──────── Text passage ────────

Showing posts with label owner of mind. Show all posts
Showing posts with label owner of mind. Show all posts

Friday, October 31, 2008

Point of View


Las Meninas (the Maids of Honour), Velasquez, Prado Museum.
Some argue that, because it seems to depict perception itself, Las Meninas is the greatest painting in Western Art.

"All experience is had from a point of view, which is not represented in the experience itself, but is, as it were, its inner limit. Its outer limit is equally elusive, like the boundary of the visual field. beyond which there is nothing else on the same level." Wittgenstein takes up this Schopenhaueresque idea.

Wittgenstein argues "in the Tractatus that, when the solipsist claims that all experiences are had by his ego, he fails to connect his ego with his body and so there is no justification for calling it 'his'. It lacks a criterion of identity and it may just as well be the collective ego of the whole human species - an interpretation which points to idealism rather than solipsism. There is a dilemma here. For if the solipsist does tie his ego to his body, his claim will be self-refuting, because his body is placed in the world among other bodies, each with its own field of consciousness. This shows that the solipsist's field of consciousness cannot be a breakaway world.

The solution to the problem of the ego is implicit in the Tractatus but it is worked out in detail in Wittgenstein's early middle period. The ego itself vanishes without our feeling any sense of loss. My field of consciousness, like the field of vision that it contains, is self-authenticating: if a sensation occurs in it, I do not even have to ask myself whose it is. There is no inner owner for me to point at and I may as well drop the word 'I' and say, 'there is pain'."
- David Pears, Wittgenstein.

Friday, October 03, 2008

the owner of a head

On his commentary page in the latest issue of New Scientist Magazine, the philosopher A.C. Grayling discusses the mystery of how consciousness emerges from the brain. The brain has physical properties - mass etc - but thoughts do not. He writes that hardly anyone now accepts the dualistic concept that mind and body are separate things. But then he goes on to discuss the encounter that obviously occurs between a flower and the "owner" of the head perceiving the flower.
Exactly what is he referring to when he talks about an "owner" of a mind or body? A self or soul separate from the body?
Even scientific magazines, it seems, are not immune from the dualistic thinking perpetuated by the religions they often criticise.

──────── Stored data ────────

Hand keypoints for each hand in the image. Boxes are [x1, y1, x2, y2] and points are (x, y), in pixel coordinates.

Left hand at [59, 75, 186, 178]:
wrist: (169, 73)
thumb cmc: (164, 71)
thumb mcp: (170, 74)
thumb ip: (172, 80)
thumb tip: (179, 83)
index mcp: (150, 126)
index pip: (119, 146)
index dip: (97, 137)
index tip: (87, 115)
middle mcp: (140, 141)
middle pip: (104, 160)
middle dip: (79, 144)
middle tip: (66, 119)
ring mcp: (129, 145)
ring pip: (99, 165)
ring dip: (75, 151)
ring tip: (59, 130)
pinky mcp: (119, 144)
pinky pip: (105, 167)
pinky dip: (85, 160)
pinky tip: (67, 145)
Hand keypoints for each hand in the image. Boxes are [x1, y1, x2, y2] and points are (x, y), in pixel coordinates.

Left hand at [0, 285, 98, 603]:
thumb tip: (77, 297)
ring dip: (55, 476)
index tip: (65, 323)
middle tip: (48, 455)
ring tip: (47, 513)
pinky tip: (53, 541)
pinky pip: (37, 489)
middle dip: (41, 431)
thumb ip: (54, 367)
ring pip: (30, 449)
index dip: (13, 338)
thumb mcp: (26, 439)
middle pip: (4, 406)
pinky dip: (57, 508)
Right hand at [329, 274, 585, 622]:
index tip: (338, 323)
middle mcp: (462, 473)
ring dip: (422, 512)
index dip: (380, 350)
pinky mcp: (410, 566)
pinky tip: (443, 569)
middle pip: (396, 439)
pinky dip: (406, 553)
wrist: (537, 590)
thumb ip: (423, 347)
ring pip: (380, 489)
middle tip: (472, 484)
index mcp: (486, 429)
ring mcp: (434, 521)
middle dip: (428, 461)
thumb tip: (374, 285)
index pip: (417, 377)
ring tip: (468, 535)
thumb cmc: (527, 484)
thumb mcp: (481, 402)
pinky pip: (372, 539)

────────
──────── Stored data ────────

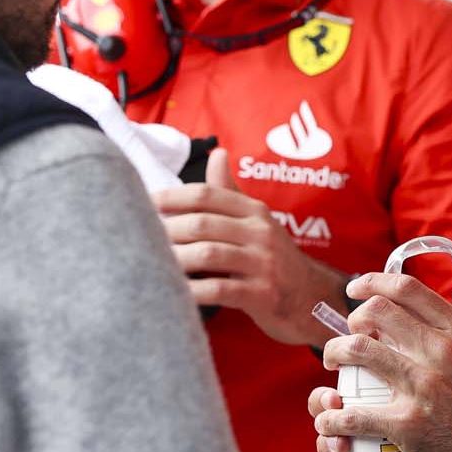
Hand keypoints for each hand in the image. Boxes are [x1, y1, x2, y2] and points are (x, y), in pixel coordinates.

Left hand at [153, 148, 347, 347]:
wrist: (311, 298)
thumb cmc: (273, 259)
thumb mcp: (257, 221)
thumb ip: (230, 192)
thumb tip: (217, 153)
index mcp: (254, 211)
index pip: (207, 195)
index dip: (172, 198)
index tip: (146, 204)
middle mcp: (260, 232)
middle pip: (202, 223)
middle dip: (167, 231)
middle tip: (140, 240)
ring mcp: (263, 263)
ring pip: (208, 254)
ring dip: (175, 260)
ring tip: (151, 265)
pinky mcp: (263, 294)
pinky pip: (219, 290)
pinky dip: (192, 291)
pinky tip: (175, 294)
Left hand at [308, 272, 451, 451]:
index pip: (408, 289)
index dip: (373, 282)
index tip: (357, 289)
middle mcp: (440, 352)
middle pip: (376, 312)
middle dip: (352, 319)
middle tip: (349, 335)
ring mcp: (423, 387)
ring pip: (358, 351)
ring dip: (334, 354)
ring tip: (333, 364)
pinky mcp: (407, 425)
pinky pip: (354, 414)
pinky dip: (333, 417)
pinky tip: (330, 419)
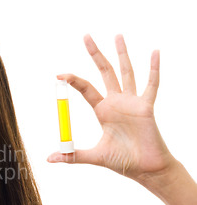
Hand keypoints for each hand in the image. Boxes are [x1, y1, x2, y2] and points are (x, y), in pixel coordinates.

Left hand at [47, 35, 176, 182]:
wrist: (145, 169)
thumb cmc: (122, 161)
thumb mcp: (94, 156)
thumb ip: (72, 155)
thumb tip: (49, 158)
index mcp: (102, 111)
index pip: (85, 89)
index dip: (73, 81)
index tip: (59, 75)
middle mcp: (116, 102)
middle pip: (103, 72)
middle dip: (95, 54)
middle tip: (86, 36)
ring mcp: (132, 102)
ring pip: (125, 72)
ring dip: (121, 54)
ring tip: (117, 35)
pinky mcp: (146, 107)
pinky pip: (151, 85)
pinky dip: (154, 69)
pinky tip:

────────

▸ Tasks and exercises:
1. Output the passage of the philosophy blog from "- David Pears, Wittgenstein." to "from the body?", word for word.
2. In the philosophy blog, which magazine carried A.C. Grayling's commentary on how consciousness emerges from the brain?
The data has nothing to do with the philosophy blog.

▸ Answers below:
1.
- David Pears, Wittgenstein.

Friday, October 03, 2008

the owner of a head

On his commentary page in the latest issue of New Scientist Magazine, the philosopher A.C. Grayling discusses the mystery of how consciousness emerges from the brain. The brain has physical properties - mass etc - but thoughts do not. He writes that hardly anyone now accepts the dualistic concept that mind and body are separate things. But then he goes on to discuss the encounter that obviously occurs between a flower and the "owner" of the head perceiving the flower.
Exactly what is he referring to when he talks about an "owner" of a mind or body? A self or soul separate from the body?

2. New Scientist Magazine